_The task_.
Copy everything in the data below from the line containing "right wrist: (169, 601, -15)" down to the line containing "left knee: (209, 535, 18)", keeping both of those lines and every character unchanged.

##########

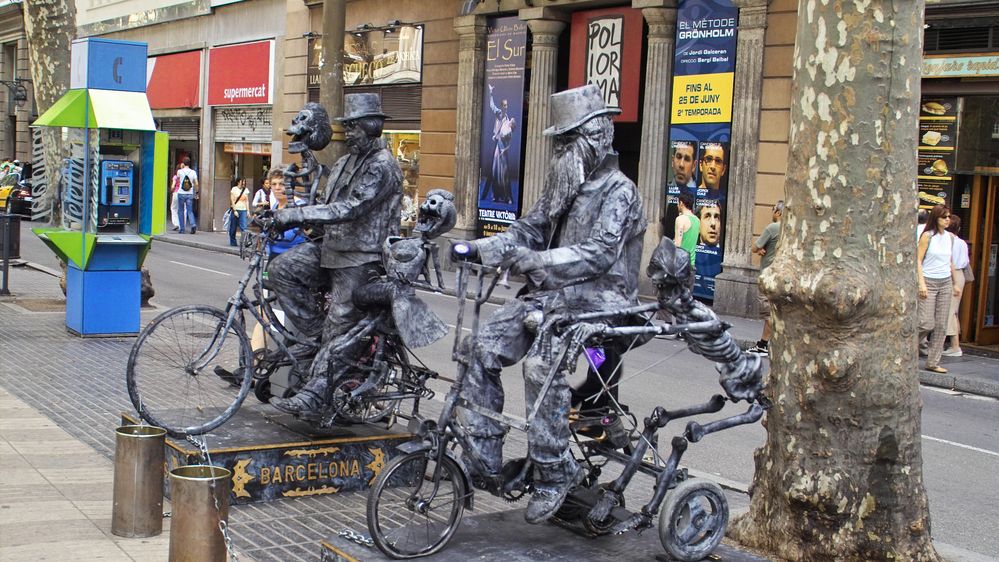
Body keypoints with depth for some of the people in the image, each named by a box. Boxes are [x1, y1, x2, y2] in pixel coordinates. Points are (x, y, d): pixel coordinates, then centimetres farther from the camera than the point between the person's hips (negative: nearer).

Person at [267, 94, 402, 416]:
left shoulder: (382, 166, -15)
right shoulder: (345, 163, 16)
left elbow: (349, 209, -25)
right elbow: (329, 206, 20)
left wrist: (296, 214, -27)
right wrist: (286, 219, 6)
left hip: (361, 259, -9)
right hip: (332, 248, 9)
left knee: (338, 332, -8)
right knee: (282, 269, -10)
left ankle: (312, 398, -7)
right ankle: (314, 334, 0)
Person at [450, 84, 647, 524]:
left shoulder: (618, 191, -10)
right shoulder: (564, 186, 16)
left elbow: (597, 254, -23)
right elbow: (529, 229, 16)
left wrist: (531, 260, -32)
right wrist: (478, 248, -1)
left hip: (596, 301, -8)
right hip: (552, 293, 8)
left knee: (542, 363, -34)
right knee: (480, 350, -9)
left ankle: (555, 472, -19)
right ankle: (484, 461, -1)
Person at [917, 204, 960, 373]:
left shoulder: (950, 237, 11)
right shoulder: (927, 236, -6)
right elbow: (918, 260, -9)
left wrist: (955, 283, 18)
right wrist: (922, 283, -17)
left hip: (945, 283, 6)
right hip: (929, 282, -6)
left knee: (941, 325, 3)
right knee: (927, 323, -11)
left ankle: (933, 362, 8)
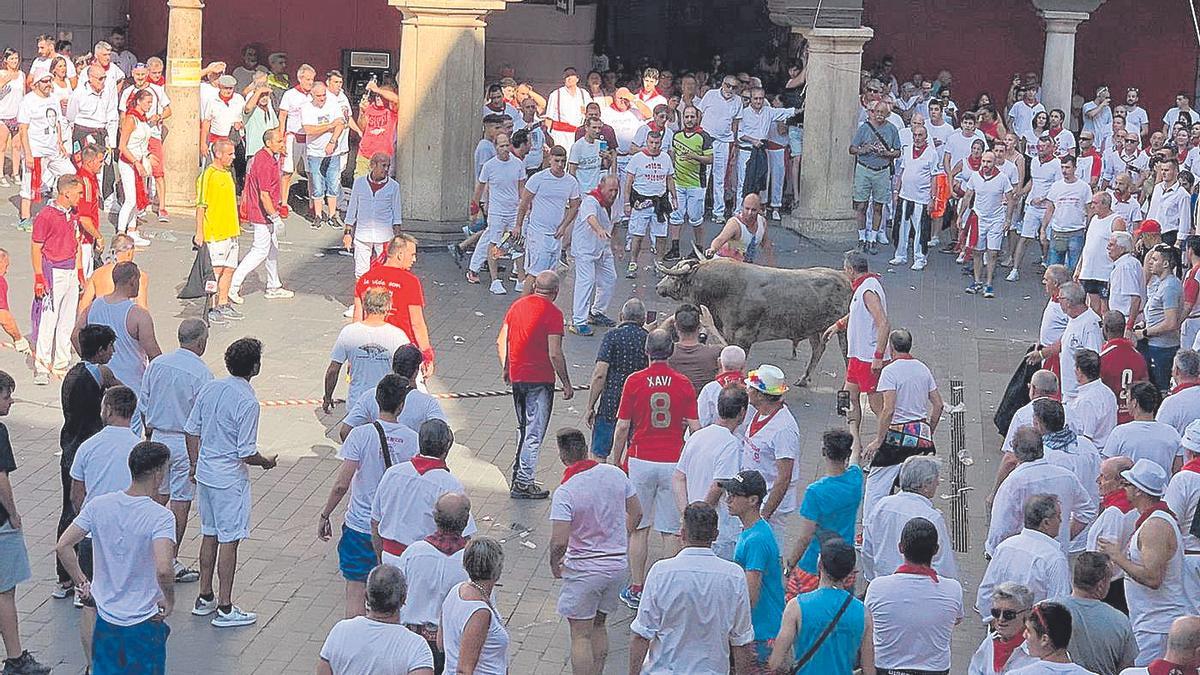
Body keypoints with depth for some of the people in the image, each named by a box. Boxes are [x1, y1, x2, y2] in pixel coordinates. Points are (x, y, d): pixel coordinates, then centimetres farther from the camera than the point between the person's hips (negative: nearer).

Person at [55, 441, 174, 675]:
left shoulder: (98, 505, -6)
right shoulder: (161, 517, -20)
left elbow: (63, 546, -6)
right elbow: (163, 569, -33)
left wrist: (82, 582, 6)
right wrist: (169, 601, -15)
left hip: (105, 618, 4)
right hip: (144, 623, -4)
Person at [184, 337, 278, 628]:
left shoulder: (209, 388, 1)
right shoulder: (247, 402, -21)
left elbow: (191, 430, 8)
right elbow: (246, 454, -19)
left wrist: (195, 464, 20)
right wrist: (266, 462, 1)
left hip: (205, 474, 7)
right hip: (230, 479, -7)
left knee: (209, 535, 18)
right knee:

##########

_Answer to this exercise_.
right wrist: (169, 601, -15)
left hip: (105, 618, 4)
right hip: (144, 623, -4)
Person at [184, 337, 278, 628]:
left shoulder: (209, 388, 1)
right shoulder: (247, 402, -21)
left elbow: (191, 430, 8)
right elbow: (246, 454, -19)
left wrist: (195, 464, 20)
right wrist: (266, 462, 1)
left hip: (205, 474, 7)
right hip: (230, 479, -7)
left knee: (209, 535, 18)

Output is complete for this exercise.